SEOUL, June 15 (AJP)-With the Gulf crisis moving toward resolution, South Korea's stock market faces next test: whether a chip-led rally can carry the KOSPI from one of the world's best-performing markets to a developed-market benchmark.
Semiconductors can lift the index. They cannot, by themselves, make Korea a developed market.
The KOSPI has surged 92.8 percent since end-2025, far outpacing Taiwan's 52.5 percent gain, Japan's 31.1 percent rise and the Dow's 6.5 percent advance.
Yet the same data reveal why Korea's case remains complicated: the market has delivered developed-world scale and technology leadership with emerging-market volatility and unstable foreign flows.
The war-risk discount is now easing. A planned U.S.-Iran memorandum of understanding on Friday could reopen commercial traffic through the Strait of Hormuz and reduce the oil premium that has weighed on Korea, which imports roughly 70 percent of its crude from the Middle East.
Oil prices and the won have already moved in response, allowing investors to refocus on earnings.
Yuanta Securities on Monday said the removal of war risk has confirmed the return of foreign investors. Overseas buyers returned to Korean shares for two consecutive sessions after weeks of selling, concentrating on large-cap semiconductor names.
As of 1:40 p.m., the KOSPI was up 5.3 percent at 8,554.98, with foreign investors turning net buyers of 638 billion won and extending Friday's purchases of 2.7 trillion won. The buying marks a sharp reversal from a near-uninterrupted selling spree that ran from May through Thursday, during which foreigners offloaded 51.5 trillion won worth in KOSPI in May and a further 27.2 trillion won in June.
Yuanta attributed the shift to easing geopolitical tensions, reduced won-dollar volatility and the end of SpaceX-related liquidity migration.
The shift in foreign flows comes with one week to spare before MSCI delivers its annual market-classification verdict on June 23, but industry watchers say MSCI's developed-market watch-list decision on won't be settled by Samsung Electronics and SK hynix alone.
Korea has long sought developed-market status. MSCI removed the country from its developed-market watch list in 2014, citing restrictions on currency trading and other market-access issues. Last year, the index provider again pointed to shortcomings in foreign-exchange reforms and compliance burdens on overseas investors.
Since then, Korea has resumed short selling and is preparing to launch extended won trading hours in July, two reforms long demanded by global investors.
Compared with Japan, Korea has the earnings momentum but not yet the market structure. Japan's rerating was powered not only by technology and exporters but by years of exchange-led reform, broader shareholder returns and a deeper base of long-term global capital. Korea's value-up campaign is moving in the same direction — but it is younger and less tested.

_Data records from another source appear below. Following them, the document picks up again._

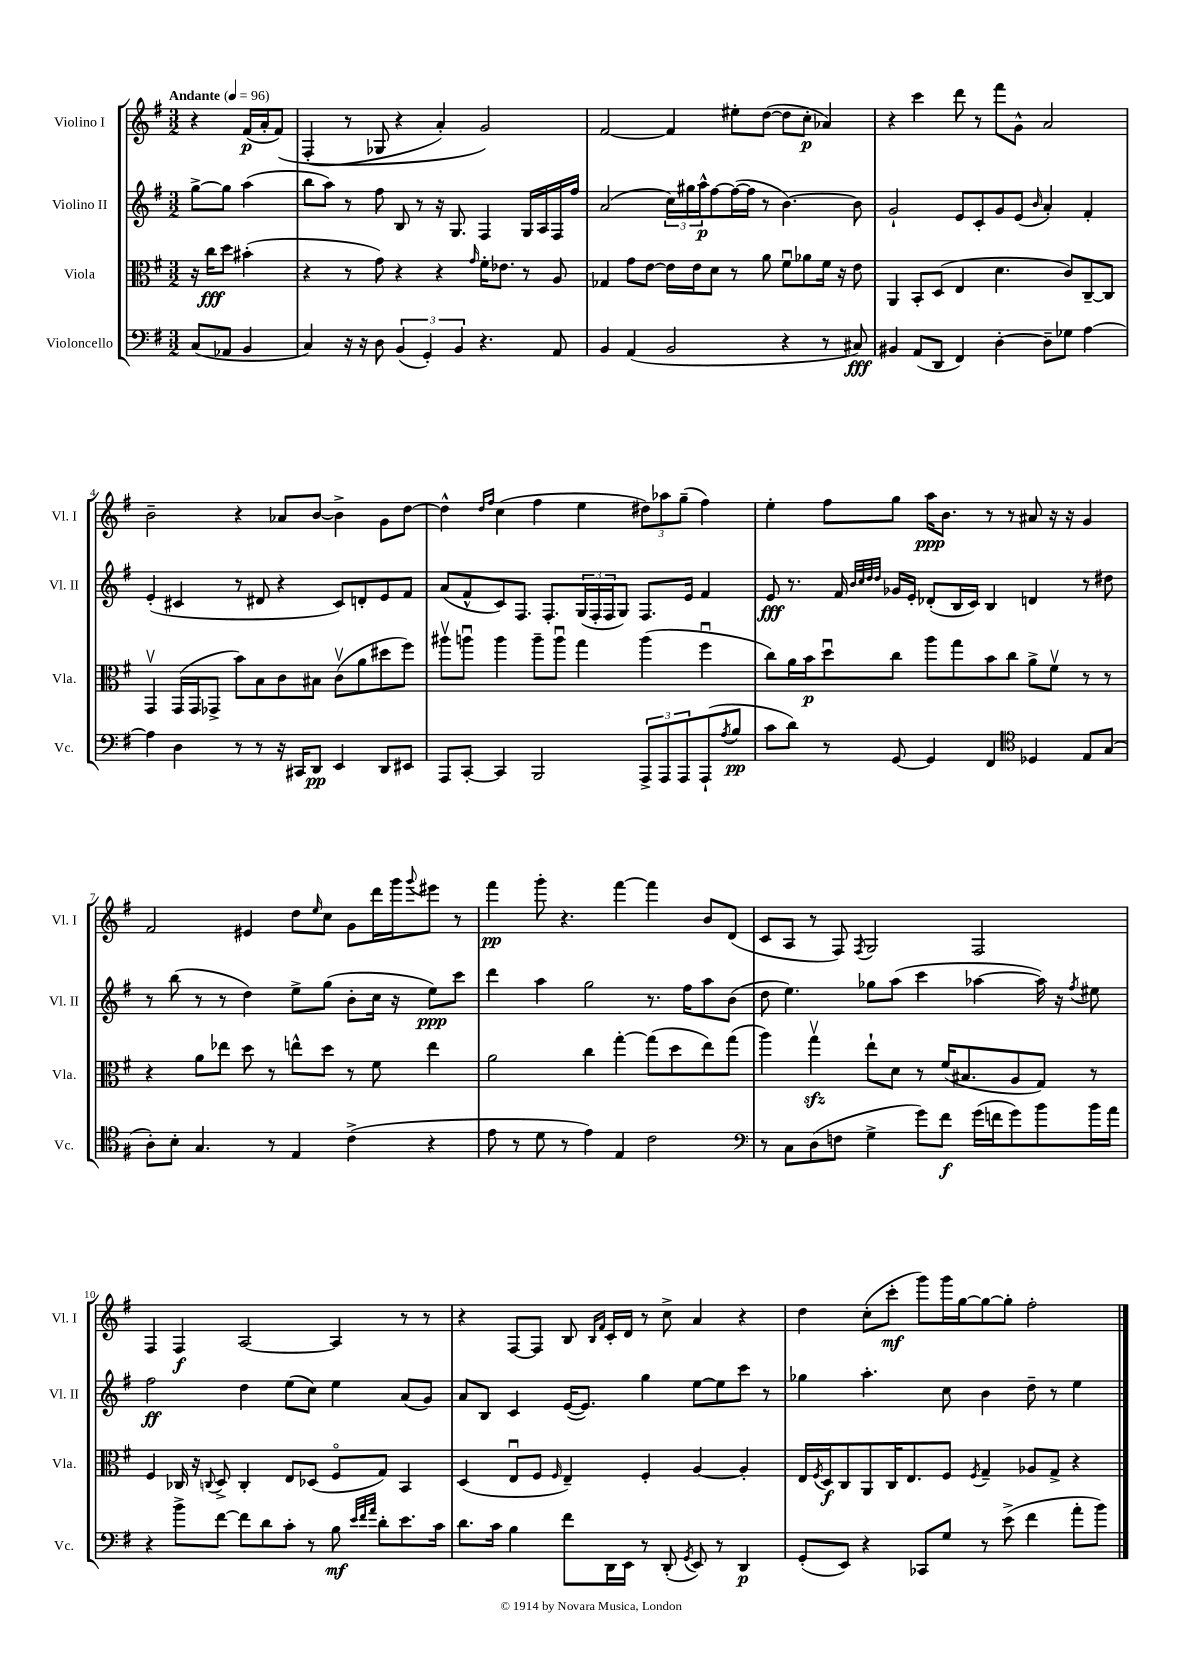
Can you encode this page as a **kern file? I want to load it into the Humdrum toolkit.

**kern	**dynam	**kern	**dynam	**kern	**dynam	**kern	**dynam
*part4	*part4	*part3	*part3	*part2	*part2	*part1	*part1
*staff4	*staff4	*staff3	*staff3	*staff2	*staff2	*staff1	*staff1
*I"Violoncello	*	*I"Viola	*	*I"Violino II	*	*I"Violino I	*
*I'Vc.	*	*I'Vla.	*	*I'Vl. II	*	*I'Vl. I	*
*clefF4	*	*clefC3	*	*clefG2	*	*clefG2	*
*k[f#]	*	*k[f#]	*	*k[f#]	*	*k[f#]	*
*M3/2	*	*M3/2	*	*M3/2	*	*M3/2	*
*MM96	*	*MM96	*	*MM96	*	*MM96	*
=	=	=	=	=	=	=	=
!	!	!	!	!	!	!LO:TX:a:B:t=Andante	!
(8C/L	.	16r	.	[8gg^\L	.	4r	.
.	.	16cc\KL	fff	.	.	.	.
8AA-X/J	.	8dd\J	.	8gg\J]	.	.	.
4BB/	.	(4b#X'\	.	(4aa\	.	(16f#/LL	p
.	.	.	.	.	.	16a'/J	.
.	.	.	.	.	.	(8f#/J)	.
=1	=1	=1	=1	=1	=1	=1	=1
4C/)	.	4r	.	8bb\L	.	(4F#'/	.
.	.	.	.	8aa\J)	.	.	.
16r	.	8r	.	8r	.	8r	.
16r	.	.	.	.	.	.	.
8D\	.	8g\)	.	8ff#\	.	8G-X/	.
(6BB/	.	4r	.	8B/	.	4r	.
.	.	.	.	8r	.	.	.
6GG'/)	.	.	.	.	.	.	.
.	.	4r	.	16r	.	4a'/)	.
.	.	.	.	8.G/	.	.	.
6BB/	.	.	.	.	.	.	.
.	.	16qqg/	.	.	.	.	.
4.r	.	16f#'\KL	.	4F#/	.	2g/)	.
.	.	8.e-X\J	.	.	.	.	.
.	.	8r	.	16G/LL	.	.	.
.	.	.	.	16A/	.	.	.
8AA/	.	8A/	.	16F#/	.	.	.
.	.	.	.	16ff#/JJ	.	.	.
=2	=2	=2	=2	=2	=2	=2	=2
4BB/	.	4G-X/	.	(2a/	.	[2f#/	.
(4AA/	.	8g\L	.	.	.	.	.
.	.	[8e\J	.	.	.	.	.
2BB/	.	16e\LL]	.	24cc\LL)	.	4f#/]	.
.	.	.	.	24gg#X\	.	.	.
.	.	16e\J	.	.	.	.	.
.	.	.	.	24aa^^\J	p	.	.
.	.	8d\J	.	[8ff#\	.	.	.
.	.	8r	.	(16ff#\L_	.	8ee#X'\L	.
.	.	.	.	16ff#\JJ]	.	.	.
.	.	8a\	.	8r	.	([8dd\J	.
4r	.	8f#u\L	.	[4.b\)	.	8dd\L]	.
.	.	8a-X\	.	.	.	8cc'\J	p
8r	.	16f#\Jk	.	.	.	4a-X/)	.
.	.	16r	.	.	.	.	.
8C#X/)	fff	8e\	.	8b\]	.	.	.
=3	=3	=3	=3	=3	=3	=3	=3
4BB#X/	.	4AA/	.	2g`/	.	4r	.
(8AA/L	.	8BB'/L	.	.	.	4ccc\	.
8DD/J	.	(8D/J	.	.	.	.	.
4FF#/)	.	4E/	.	8e/L	.	8ddd\	.
.	.	.	.	8c'/	.	8r	.
[4D'\	.	4.d\	.	8g/	.	8fff#\L	.
.	.	.	.	(8e/J	.	8g^^\J	.
.	.	.	.	16qqb/	.	.	.
8D~\L]	.	.	.	4a'/)	.	2a/	.
8G-X\J	.	8c/L)	.	.	.	.	.
[4A\	.	[8C~/	.	4f#'/	.	.	.
.	.	8C/J]	.	.	.	.	.
!!LO:LB:g=z
=4	=4	=4	=4	=4	=4	=4	=4
4A\]	.	4GGv/	.	(4e'/	.	2b~\	.
4D\	.	(16GG/LL	.	4c#X/	.	.	.
.	.	16GG/J	.	.	.	.	.
.	.	8GG-X^/J	.	.	.	.	.
8r	.	8b\L)	.	8r	.	4r	.
8r	.	8B\	.	8d#X/	.	.	.
16r	.	8c\	.	4r	.	8a-X/L	.
16CC#X/KL	.	.	.	.	.	.	.
8DD/J	pp	8B#X\J	.	.	.	[8b/J	.
4EE/	.	(8cv\L	.	8c#/L)	.	4b^\]	.
.	.	8a\	.	8dn'/	.	.	.
8DD/L	.	8dd#X\	.	8e/	.	8g\L	.
8EE#X/J	.	8ff#\J)	.	8f#/J	.	[8dd\J	.
=5	=5	=5	=5	=5	=5	=5	=5
8AAA/L	.	8aa#Xv\L	.	(8a/L	.	4dd^^\]	.
[8CC'/J	.	8aanu\J	.	8f#^^/	.	.	.
.	.	.	.	.	.	16qqdd/LL	.
.	.	.	.	.	.	16qqff#/JJ	.
4CC/]	.	4aa\	.	8c/)	.	(4cc\	.
.	.	.	.	8.F#/J	.	.	.
2BBB/	.	8aa~\L	.	.	.	4ff#\	.
.	.	.	.	8.F#'/L	.	.	.
.	.	8aau\J	.	.	.	.	.
.	.	4gg\	.	(24G/L	.	4ee\	.
.	.	.	.	24F#'/	.	.	.
.	.	.	.	24F#/J	.	.	.
.	.	.	.	8G/J)	.	.	.
12AAA^/L	.	(4aa\	.	8.F#/L	.	12dd#X\L)	.
12AAA/	.	.	.	.	.	12aa-X\	.
12AAA/	.	.	.	.	.	(12gg~\J	.
.	.	.	.	16e/Jk	.	.	.
(8AAA`/	.	4ff#u\	.	4f#/	.	4ff#\)	.
8qA/	.	.	.	.	.	.	.
8B/J	pp	.	.	.	.	.	.
=6	=6	=6	=6	=6	=6	=6	=6
8c\L	.	8cc\L)	.	8e/	fff	4ee'\	.
8d\J)	.	16a\L	.	8.r	.	.	.
.	.	16b\J	p	.	.	.	.
8r	.	8ddu\	.	.	.	8ff#\L	.
.	.	.	.	16f#/	.	.	.
.	.	.	.	32qqb/LLL	.	.	.
.	.	.	.	32qqcc/	.	.	.
.	.	.	.	32qqdd/	.	.	.
.	.	.	.	32qqdd/JJJ	.	.	.
[8GG/	.	8cc\J	.	16g-X/LL	.	8gg\J	.
.	.	.	.	16e'/JJ	.	.	.
4GG/]	.	8aa\L	.	(8d-X'/L	.	16aa\KL	ppp
.	.	.	.	.	.	8.b\J	.
.	.	8gg\	.	16B/L	.	.	.
.	.	.	.	16c/JJ)	.	.	.
4FF#/	.	8b\	.	4B/	.	8r	.
.	.	8cc\J	.	.	.	8r	.
*clefC4	*	*	*	*	*	*	*
4D-X/	.	8a^\L	.	4dn/	.	8a#X/	.
.	.	8f#v\J	.	.	.	16r	.
.	.	.	.	.	.	16r	.
8E/L	.	8r	.	8r	.	4g/	.
(8G/J	.	8r	.	8dd#X\	.	.	.
!!LO:LB:g=z
=7	=7	=7	=7	=7	=7	=7	=7
8A'\L)	.	4r	.	8r	.	2f#/	.
8B'\J	.	.	.	(8bb\	.	.	.
4.G/	.	8a\L	.	8r	.	.	.
.	.	8ee-X\J	.	8r	.	.	.
.	.	8dd\	.	4dd\)	.	4e#X/	.
8r	.	8r	.	.	.	.	.
4E/	.	8een^^\L	.	8ee^\L	.	8dd\L	.
.	.	.	.	.	.	16qqee/	.
.	.	8dd\J	.	(8gg\J	.	8cc\J	.
(4c^\	.	8r	.	8b'\L	.	8g\L	.
.	.	8f#\	.	16cc\Jk	.	16ddd\L	.
.	.	.	.	16r	.	16ggg\J	.
.	.	.	.	.	.	8qqggg/	.
4r	.	4ee\	.	8ee\L)	ppp	8eee#X\J	.
.	.	.	.	8ccc\J	.	8r	.
=8	=8	=8	=8	=8	=8	=8	=8
8e\	.	2a\	.	4ddd\	.	4fff#\	pp
8r	.	.	.	.	.	.	.
8d\	.	.	.	4aa\	.	8ggg'\	.
8r	.	.	.	.	.	4.r	.
4e\)	.	4cc\	.	2gg\	.	.	.
4E/	.	[4gg'\	.	.	.	[4fff#\	.
2c\	.	(8gg\L]	.	8.r	.	4fff#\]	.
.	.	8dd\	.	.	.	.	.
.	.	.	.	16ff#\KL	.	.	.
.	.	8ee\)	.	8aa\	.	8b/L	.
.	.	(8gg\J	.	(8b\J	.	(8d/J	.
=9	=9	=9	=9	=9	=9	=9	=9
*clefF4	*	*	*	*	*	*	*
8r	.	4aa\)	.	8dd\	.	8c/L	.
8C\L	.	.	.	4.ee\)	.	8A/J	.
(8D\	.	4ggzzv\	.	.	.	8r	.
8Fn\J	.	.	.	.	.	8F#/)	.
.	.	.	.	.	.	8qF#/	.
4G^\	.	8ee`\L	.	8gg-X\L	.	2G/	.
.	.	8d\J	.	(8aa\J	.	.	.
8g\L)	.	8r	.	4ccc\	.	.	.
8f#\J	f	(16f#/KL	.	.	.	.	.
.	.	8.B#X/	.	.	.	.	.
(16g\LL	.	.	.	[4aa-X\	.	2F#/	.
16fn\J	.	.	.	.	.	.	.
8g\)	.	8A/	.	.	.	.	.
8b\	.	8G/J)	.	16aa-\])	.	.	.
.	.	.	.	16r	.	.	.
.	.	.	.	8qff#/	.	.	.
16b\L	.	8r	.	8ee#X\	.	.	.
16a\JJ	.	.	.	.	.	.	.
!!LO:LB:g=z
=10	=10	=10	=10	=10	=10	=10	=10
4r	.	4F#/	.	2ff#\	ff	4F#/	.
8b^\L	.	16C-X/	.	.	.	4F#/	f
.	.	16r	.	.	.	.	.
.	.	8qqCn/	.	.	.	.	.
[8f#\J	.	8D^/	.	.	.	.	.
8f#\L]	.	4C'/	.	4dd\	.	[2A/	.
8d\	.	.	.	.	.	.	.
8c'\J	.	8E/L	.	(8ee\L	.	.	.
8r	.	(8D-X/J	.	8cc\J)	.	.	.
8B\	mf	8F#/L	.	4ee\	.	4A/]	.
32qqe/LLL	.	.	.	.	.	.	.
32qqf#/	.	.	.	.	.	.	.
32qqa/JJJ	.	.	.	.	.	.	.
8d'\L	.	8G/J)	.	.	.	.	.
8.e\	.	4BB/	.	(8a/L	.	8r	.
.	.	.	.	8g/J)	.	8r	.
16c\Jk	.	.	.	.	.	.	.
=11	=11	=11	=11	=11	=11	=11	=11
8.d\L	.	(4D/	.	8a/L	.	4r	.
.	.	.	.	8B/J	.	.	.
16c\Jk	.	.	.	.	.	.	.
4B\	.	8Eu/L	.	4c/	.	[8F#/L	.
.	.	8F#/J	.	.	.	8F#/J]	.
.	.	16qqF#/	.	.	.	.	.
8f#\L	.	4E~/)	.	([16e/KL	.	8B/	.
.	.	.	.	8.e/J])	.	.	.
.	.	.	.	.	.	16qqB/LL	.
.	.	.	.	.	.	16qqf#/JJ	.
16DD\L	.	.	.	.	.	16c'/LL	.
16EE\JJ	.	.	.	.	.	16d/JJ	.
8r	.	4F#'/	.	4gg\	.	8r	.
(8DD'/	.	.	.	.	.	8cc^\	.
8qGG/	.	.	.	.	.	.	.
8EE/)	.	[4A/	.	[8ee\L	.	4a/	.
8r	.	.	.	8ee\]	.	.	.
4DD/	p	4A'/]	.	8ccc\J	.	4r	.
.	.	.	.	8r	.	.	.
=12	=12	=12	=12	=12	=12	=12	=12
(8GG'/L	.	16E/LL	.	4gg-X\	.	4dd\	.
.	.	8qF#/	.	.	.	.	.
.	.	16D/J	f	.	.	.	.
8EE/J)	.	8C/	.	.	.	.	.
4r	.	8AA/	.	4.aa'\	.	(8cc'\L	.
.	.	16C/K	.	.	.	8ccc'\J	mf
.	.	8.E/	.	.	.	.	.
8CC-X/L	.	.	.	.	.	8ggg\L)	.
8G/J	.	8F#/J	.	8cc\	.	16ggg\L	.
.	.	.	.	.	.	[16gg\J	.
.	.	8qF#/	.	.	.	.	.
8r	.	4G~/	.	4b\	.	8gg\_	.
(8e^\	.	.	.	.	.	8gg'\J]	.
4f#\	.	8A-X/L	.	8dd~\	.	2ff#'\	.
.	.	8G^/J	.	8r	.	.	.
8a'\L	.	4r	.	4ee\	.	.	.
8b\J)	.	.	.	.	.	.	.
==	==	==	==	==	==	==	==
*-	*-	*-	*-	*-	*-	*-	*-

Korean stocks still trade well below Japanese, Taiwanese and American peers, even as chips, shipbuilding, banks, autos and power equipment deliver stronger earnings. Developed-market status, however, requires more than cheap valuations and high returns.
The real checklist is market access, currency convertibility, short-selling normalization, settlement reliability, foreign-investor convenience, governance and shareholder protection.
Korea has made progress, but MSCI will want evidence that reforms are durable, not cyclical.
Korea's strongest argument is that it is no longer simply an emerging-market proxy. It is a core AI supply-chain market with global-scale companies, record earnings and a growing shareholder-return culture.
Its weakest point is that the rally remains too concentrated and too volatile. Just last week, the KOSPI has swayed 4 to 8 percent daily from 7,484.41 to 8,123.62.
After Hormuz, the KOSPI may have enough fuel to test 9,000. To reach developed-market status, Korea must prove it can look less like a spectacular trade and more like a stable market.